Alors que je rêvais sous un mâchicoulis,
à l’ombre d’un beffroi au bourdon solitaire,
une voix me héla :
– Que fais-tu donc, humain, au royaume de pierre ?
 
Deux yeux me contemplaient, pupilles de granit,
regard ex cathedra…
– J’ai au fond de mon âme un espace immobile
qui me mène parfois sur des murs escarpés,
alors que tout là-bas, un monde volubile
malgré mon escapade, continue d’exister.
 
Le temps tout simplement temporisa sa course.

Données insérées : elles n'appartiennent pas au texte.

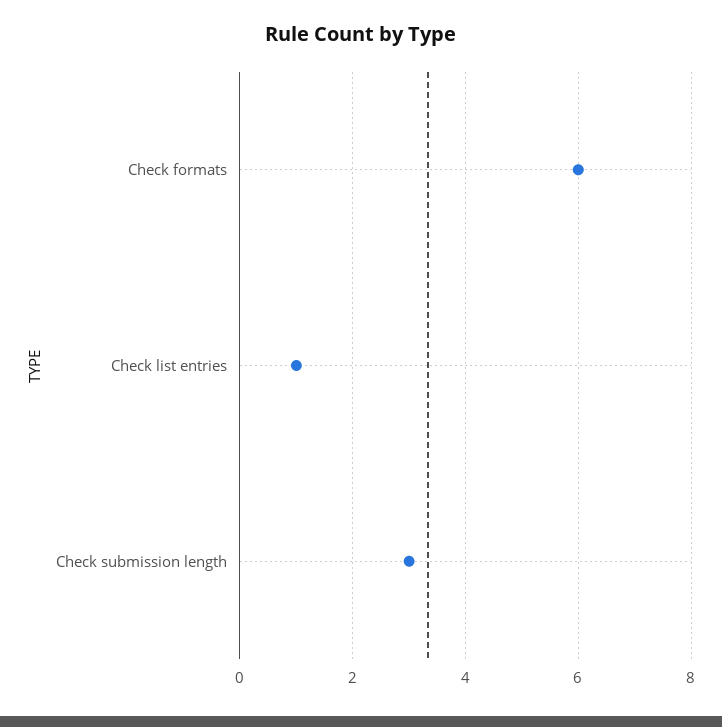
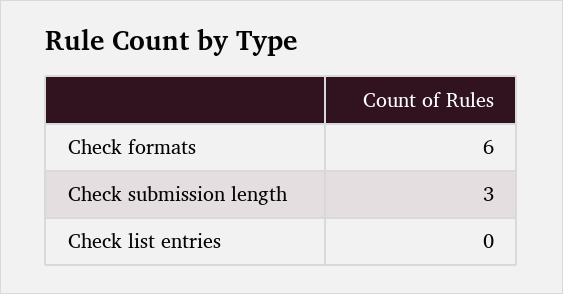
Check list entries: 1 -> 0

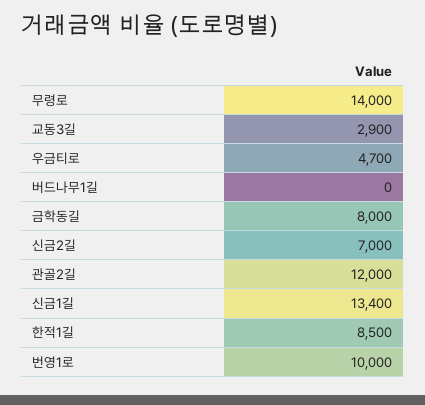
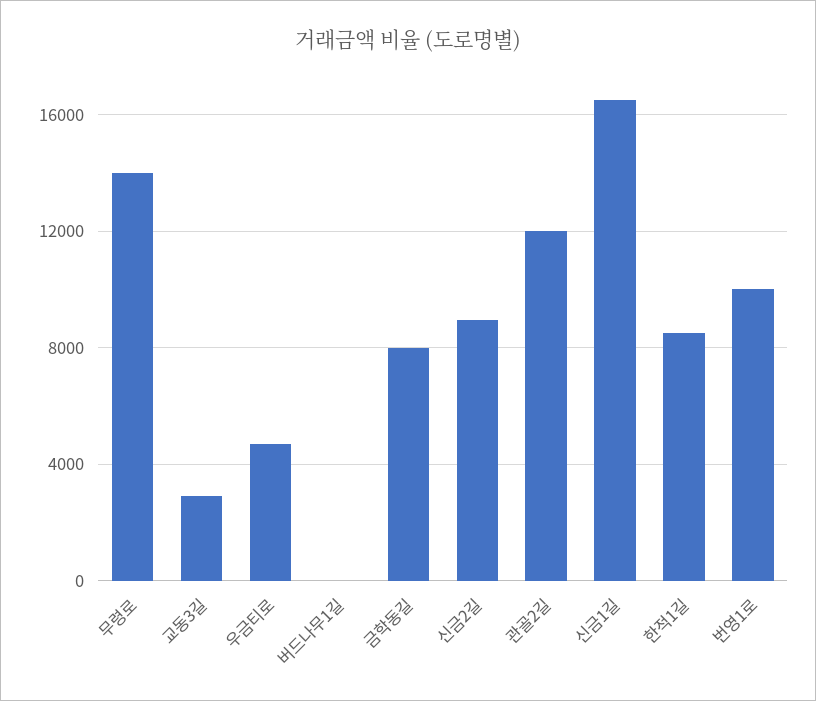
신금2길: 7000 -> 9000
신금1길: 13400 -> 16500

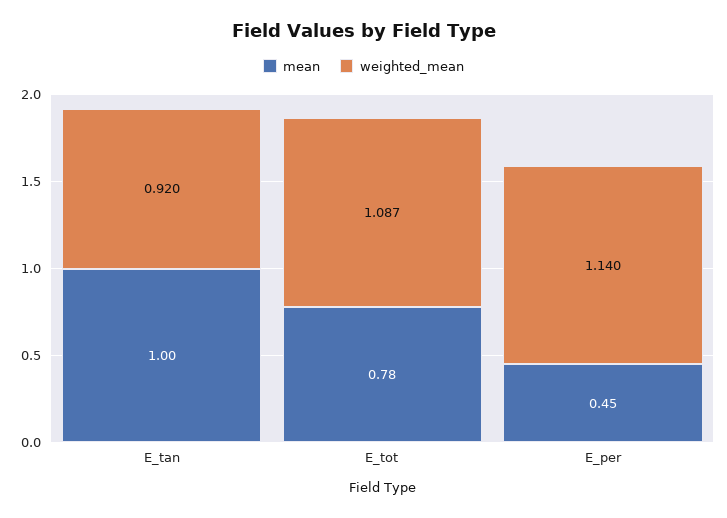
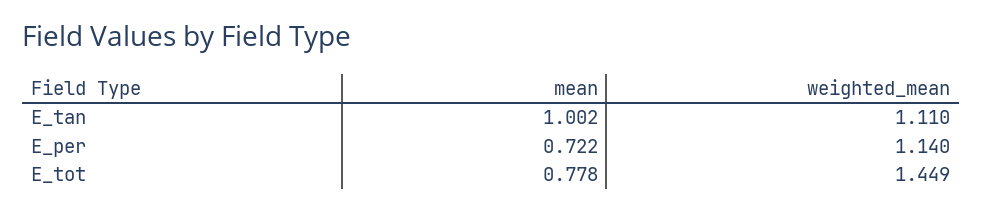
weighted_mean, E_tan: 0.92 -> 1.11
weighted_mean, E_tot: 1.087 -> 1.449
mean, E_per: 0.45 -> 0.722

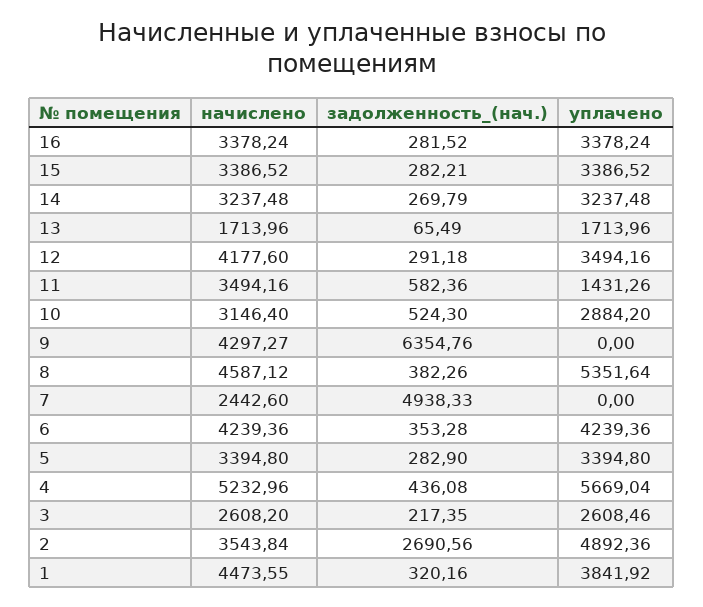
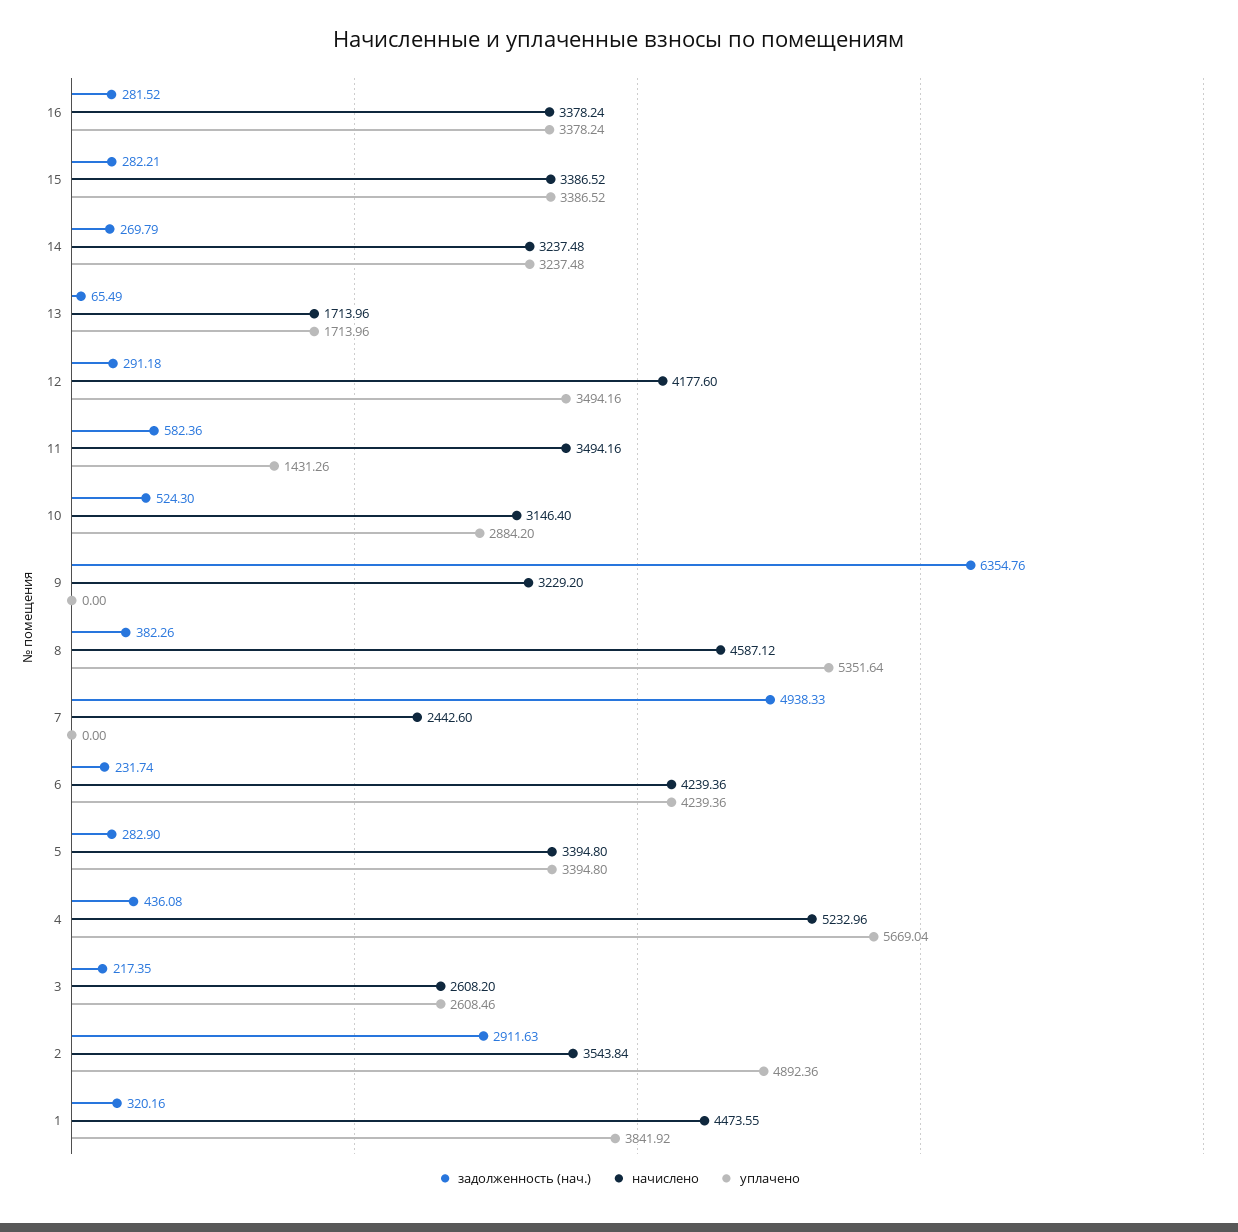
начислено, 9: 4297.27 -> 3229.2
задолженность_(нач.), 6: 353.28 -> 231.74
задолженность_(нач.), 2: 2690.56 -> 2911.63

Il y eut comme un rire, un éclat minéral,
un humour singulier à flanc de cathédrale :
– Le penseur assoiffé n’a pas trouvé sa source ;
et pourtant à ses pieds coule un ruisseau d’argent.
Te voici prisonnier dans les brumes du temps.
 
J’ai quitté mon refuge, l’esprit un peu chagrin
avec dans les oreilles comme un bruit de tocsin :
le peuple de granit m’aurait-il mystifié ?
Le silence n’est-il qu’un fantasme éveillé ?
 
Arrimé sur le sol, j’ai relevé les yeux :
une silhouette usée me désignait du doigt.
J’ai entendu crisser une petite voix ;
la gargouille de pierre m’a décoché ses vœux :
– Tu as rejoint la foule des êtres solitaires ;
Ton silence te guide hors des voies éphémères.
 
Les années ont passé, mais je n’oublierai pas.
J’ai depuis ce jour-là, un texte lapidaire,
gravés au creux du bras :
– Tu porteras un jour une robe de pierre.